Now, as time would go, we started doing more and more with this. We decided to start putting deployment markers as well. So now inside of our CI platform for the ones that actually do a deploy, when a build’s done, it’s going to go ahead and drop a window marker and it’s going to extend that window out until a deploy is finished. And we had them all right here and we could even link back to them any time we want. So I’ll go ahead and click on this, it’ll pull up my CircleCI platform and we’ll see what’s going on inside that build.
Now, there was a time we did another change to our build itself. And we actually gained a lot of good speed performance out of it. Again, because we are instrumenting our builds, we’re looking at it and we’re saying, wow. These disk intensive tasks were taking a lot more time. What can we do to speed that up? And it turns out that we could do it all in RAM and use RAM Disk instead to optimize the builds one step further. And we did just that.

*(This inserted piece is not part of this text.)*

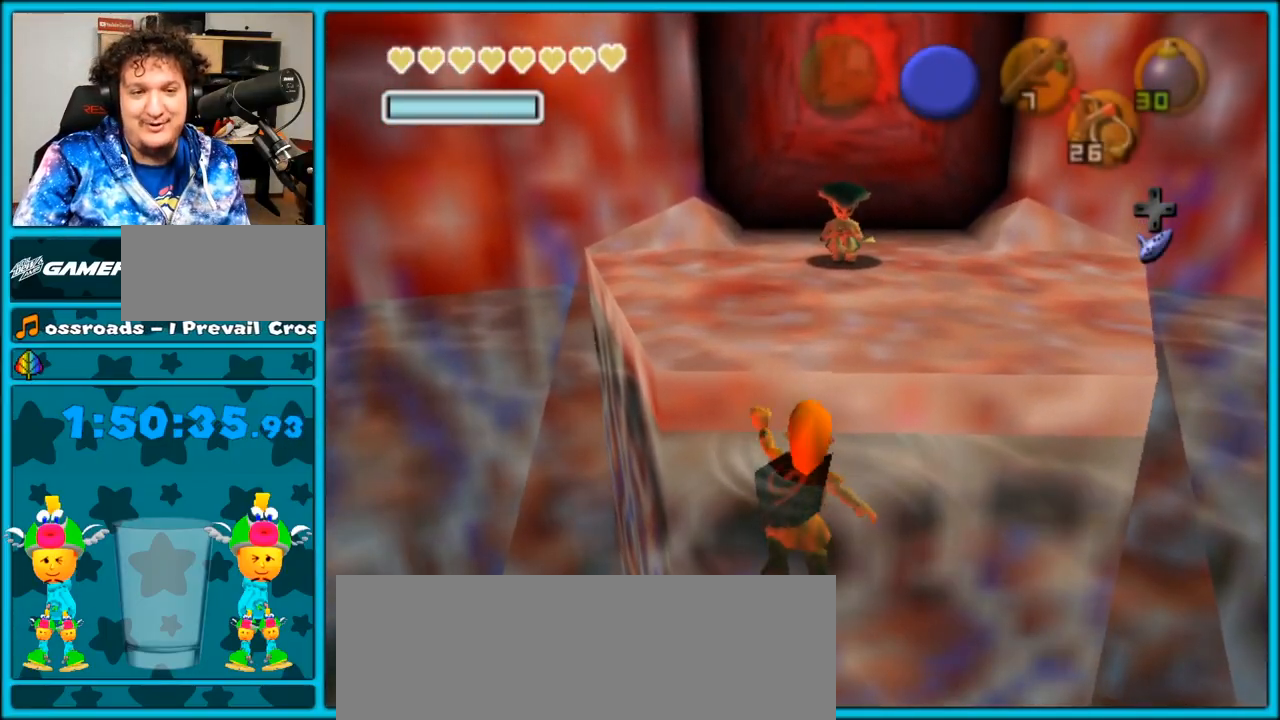
{"buttons": [], "left_stick": "up", "right_stick": "center", "events": []}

We even put a marker right here because it was drastic enough to us to take a note of that. This leads over to the GitHub commit that took care of doing this. And Dean, one of our fine engineers on the platform team, went out and wrote some stuff to optimize our builds. And you could see it right here. Clearly, we’ve optimized those builds and we’ve got some gains out of it.
But this is an observability platform. It’s a lot more than just looking at a waterfall trace and grouping a couple things. This is Honeycomb. We do all kinds of great things with Honeycomb. I can even do a BubbleUp. If you’ve used Honeycomb before, you’ll love the BubbleUp tool. You just draw a yellow box where it matters on a heatmap, and we’ll go ahead and go through all those attributes and figure out what’s different. And here we can even find out that, oh, wow. We got specific… look at that. Toshok was really busy in February doing a lot of great stuff for us working on our new annotations framework. I can see he was the one doing about 17% of the builds in our platform.

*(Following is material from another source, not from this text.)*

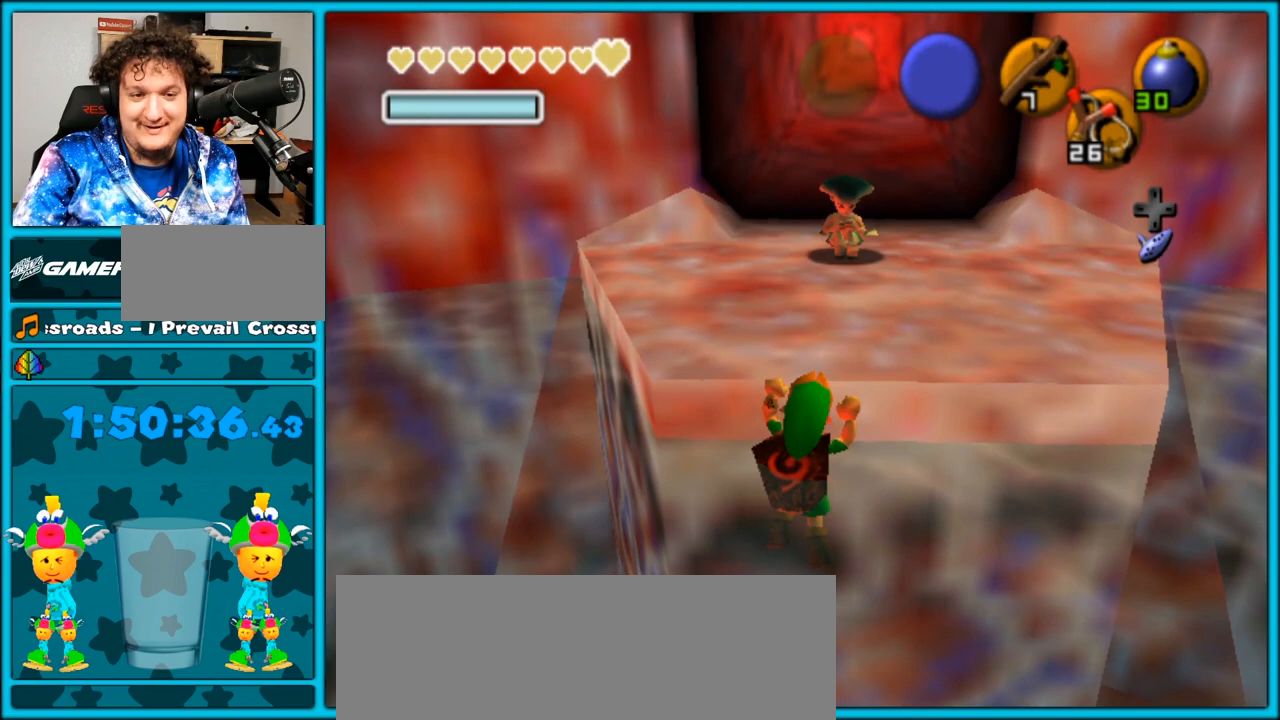
{"buttons": [], "left_stick": "up", "right_stick": "center", "events": []}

And these are some of the things you learn. And it’s not just people. It could be different build IDs, different variables that you have in a platform. And they all help you kind of put that together, taking the power of observability and putting it on your CI platform for you.
Now, this is available through something we know as Build Events. And you are certainly able to go get it. You can run it yourself. But at Honeycomb we didn’t want to just give you the tool and say, hey, go do it. It works with Jenkins, Buildkite, name the platform. It’s behind there. But we’ve also gone out and built some specialized modules just for CircleCI or GitHub Actions. Or you can go check out this wonderful blog post on how to do this all on GitLab.
That’s all we wanted to chat about today. Hope you enjoyed building better builds.
If you see any typos in this text or have any questions, reach out to email@example.com.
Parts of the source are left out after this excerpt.